Tiscali steht vor ungewisser Zukunft

Der finanziell angeschlagenen italienische Internetanbieter Tiscali ist an der Mailänder Börse arg unter Druck geraten. Sorgen bereitet dem Unternehmen eine im kommenden Sommer anfällige Anleihe in Höhe von 250 Mio. Euro. Am Dienstag wurde fast ein Viertel der Tiscali-Aktien gehandelt, seit Tagen sind die Kurse des sardischen Telekom-Unternehmens stark unter Druck.

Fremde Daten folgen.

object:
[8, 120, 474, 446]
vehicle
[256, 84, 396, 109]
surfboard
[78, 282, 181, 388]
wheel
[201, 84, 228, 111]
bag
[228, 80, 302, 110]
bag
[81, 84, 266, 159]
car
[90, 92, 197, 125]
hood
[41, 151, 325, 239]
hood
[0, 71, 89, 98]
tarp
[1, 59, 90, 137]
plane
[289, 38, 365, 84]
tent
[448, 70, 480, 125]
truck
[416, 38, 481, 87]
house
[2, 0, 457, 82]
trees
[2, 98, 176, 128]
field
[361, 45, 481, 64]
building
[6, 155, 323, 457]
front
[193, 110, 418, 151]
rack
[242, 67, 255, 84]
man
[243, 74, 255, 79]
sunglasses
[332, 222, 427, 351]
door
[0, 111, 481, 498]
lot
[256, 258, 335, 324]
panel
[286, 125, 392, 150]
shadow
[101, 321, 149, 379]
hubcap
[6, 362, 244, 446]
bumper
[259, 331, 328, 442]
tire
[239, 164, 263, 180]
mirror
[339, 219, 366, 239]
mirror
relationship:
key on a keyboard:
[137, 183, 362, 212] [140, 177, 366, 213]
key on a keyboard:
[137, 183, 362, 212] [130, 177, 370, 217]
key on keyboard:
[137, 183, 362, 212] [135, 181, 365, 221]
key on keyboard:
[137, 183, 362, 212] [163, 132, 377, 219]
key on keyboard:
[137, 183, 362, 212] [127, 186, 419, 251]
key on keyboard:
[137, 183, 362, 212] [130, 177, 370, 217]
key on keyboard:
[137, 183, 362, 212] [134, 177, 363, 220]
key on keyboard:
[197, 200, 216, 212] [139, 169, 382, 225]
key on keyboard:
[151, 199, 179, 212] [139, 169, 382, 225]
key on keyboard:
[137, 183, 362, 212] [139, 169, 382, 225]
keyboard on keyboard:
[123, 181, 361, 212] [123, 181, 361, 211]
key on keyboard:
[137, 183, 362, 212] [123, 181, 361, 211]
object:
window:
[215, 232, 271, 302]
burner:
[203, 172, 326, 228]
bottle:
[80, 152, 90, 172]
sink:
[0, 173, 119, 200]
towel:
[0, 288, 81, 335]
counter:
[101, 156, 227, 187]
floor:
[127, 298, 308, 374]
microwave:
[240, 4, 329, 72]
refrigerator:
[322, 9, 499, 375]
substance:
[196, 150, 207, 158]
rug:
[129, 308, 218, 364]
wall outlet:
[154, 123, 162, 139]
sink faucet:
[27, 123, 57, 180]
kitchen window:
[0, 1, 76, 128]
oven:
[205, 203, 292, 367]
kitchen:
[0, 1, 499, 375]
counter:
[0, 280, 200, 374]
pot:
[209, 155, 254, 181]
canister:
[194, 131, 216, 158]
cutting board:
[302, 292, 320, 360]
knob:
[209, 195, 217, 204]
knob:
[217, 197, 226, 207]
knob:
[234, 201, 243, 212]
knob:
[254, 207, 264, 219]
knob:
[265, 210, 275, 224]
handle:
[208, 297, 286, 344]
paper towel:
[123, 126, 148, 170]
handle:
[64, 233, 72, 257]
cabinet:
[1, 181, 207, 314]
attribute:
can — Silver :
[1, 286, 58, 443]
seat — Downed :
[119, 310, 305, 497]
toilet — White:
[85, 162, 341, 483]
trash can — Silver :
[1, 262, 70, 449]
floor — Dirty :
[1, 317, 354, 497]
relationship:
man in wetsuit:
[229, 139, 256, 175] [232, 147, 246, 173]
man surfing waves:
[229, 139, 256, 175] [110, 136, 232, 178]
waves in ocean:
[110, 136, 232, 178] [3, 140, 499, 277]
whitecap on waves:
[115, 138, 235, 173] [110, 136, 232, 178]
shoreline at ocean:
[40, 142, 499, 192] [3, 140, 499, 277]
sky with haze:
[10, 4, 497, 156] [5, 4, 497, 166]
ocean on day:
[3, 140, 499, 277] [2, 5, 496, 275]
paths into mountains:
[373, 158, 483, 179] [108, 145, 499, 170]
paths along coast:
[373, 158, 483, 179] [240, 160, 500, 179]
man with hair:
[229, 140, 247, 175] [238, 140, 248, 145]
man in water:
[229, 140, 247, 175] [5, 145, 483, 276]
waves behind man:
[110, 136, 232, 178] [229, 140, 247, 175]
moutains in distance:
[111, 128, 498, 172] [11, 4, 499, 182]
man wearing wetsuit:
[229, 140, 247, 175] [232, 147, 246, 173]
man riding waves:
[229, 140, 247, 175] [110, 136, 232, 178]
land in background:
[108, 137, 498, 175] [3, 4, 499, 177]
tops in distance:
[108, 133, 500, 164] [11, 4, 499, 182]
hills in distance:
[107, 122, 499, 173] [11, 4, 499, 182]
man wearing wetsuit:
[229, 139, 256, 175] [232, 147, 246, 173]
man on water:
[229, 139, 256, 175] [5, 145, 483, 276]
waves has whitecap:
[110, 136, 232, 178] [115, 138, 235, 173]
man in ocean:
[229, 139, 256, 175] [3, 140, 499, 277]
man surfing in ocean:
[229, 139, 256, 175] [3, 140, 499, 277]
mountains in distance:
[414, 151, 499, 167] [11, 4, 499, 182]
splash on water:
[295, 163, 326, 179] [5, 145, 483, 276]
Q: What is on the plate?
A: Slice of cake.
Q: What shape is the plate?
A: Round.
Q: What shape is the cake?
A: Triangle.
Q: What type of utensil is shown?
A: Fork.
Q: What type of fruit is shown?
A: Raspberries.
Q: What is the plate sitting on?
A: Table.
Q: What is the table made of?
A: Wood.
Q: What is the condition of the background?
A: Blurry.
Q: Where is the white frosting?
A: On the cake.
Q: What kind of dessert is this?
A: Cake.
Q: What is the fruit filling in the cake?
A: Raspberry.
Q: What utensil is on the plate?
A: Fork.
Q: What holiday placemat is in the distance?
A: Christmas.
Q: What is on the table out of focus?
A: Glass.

Die Zukunft des Unternehmens, das sich im September von der Tochter Tiscali Austria getrennt hat, scheint ungewiss, berichteten italienische Medien am Mittwoch.

2006 wird ein weiterer Tiscali-Bond fällig. Bei liquiden Mitteln von zuletzt 133,3 Mio. Euro und einer Nettoverschuldung von 382,4 Mio. Euro dürfte es Tiscali nicht leicht fallen, die Mittel für die Zahlungen aufzubringen, meinten Experten.

Tiscali plant daher die Trennung von der französischen Tochter, heißt es aus informierten Kreisen. Tiscali macht bisher rund ein Viertel seiner Umsätze mit dem zukunftsträchtigen Breitband-Internet-Geschäft in Frankreich.

Töchter werden abgestoßen

Im Zuge einer tief greifenden Umstrukturierungspolitik hatte sich Tiscali in den vergangenen Monaten von mehreren Niederlassungen getrennt, darunter die Töchter in Österreich, Schweden, Norwegen und Südafrika.

Bestehen bleiben sollen hingegen die Niederlassungen in Italien, Deutschland, Großbritannien und den Benelux-Ländern.

Tiscali hatte im dritten Quartal operativ 82 Prozent mehr verdient und damit die Erwartungen leicht übertroffen. Den Gewinn von Zinsen, Steuern und Abschreibungen [Ebitda] bezifferte Tiscali mit 25,7 Mio. Euro nach 14,1 Mio. Euro im Vorjahreszeitraum.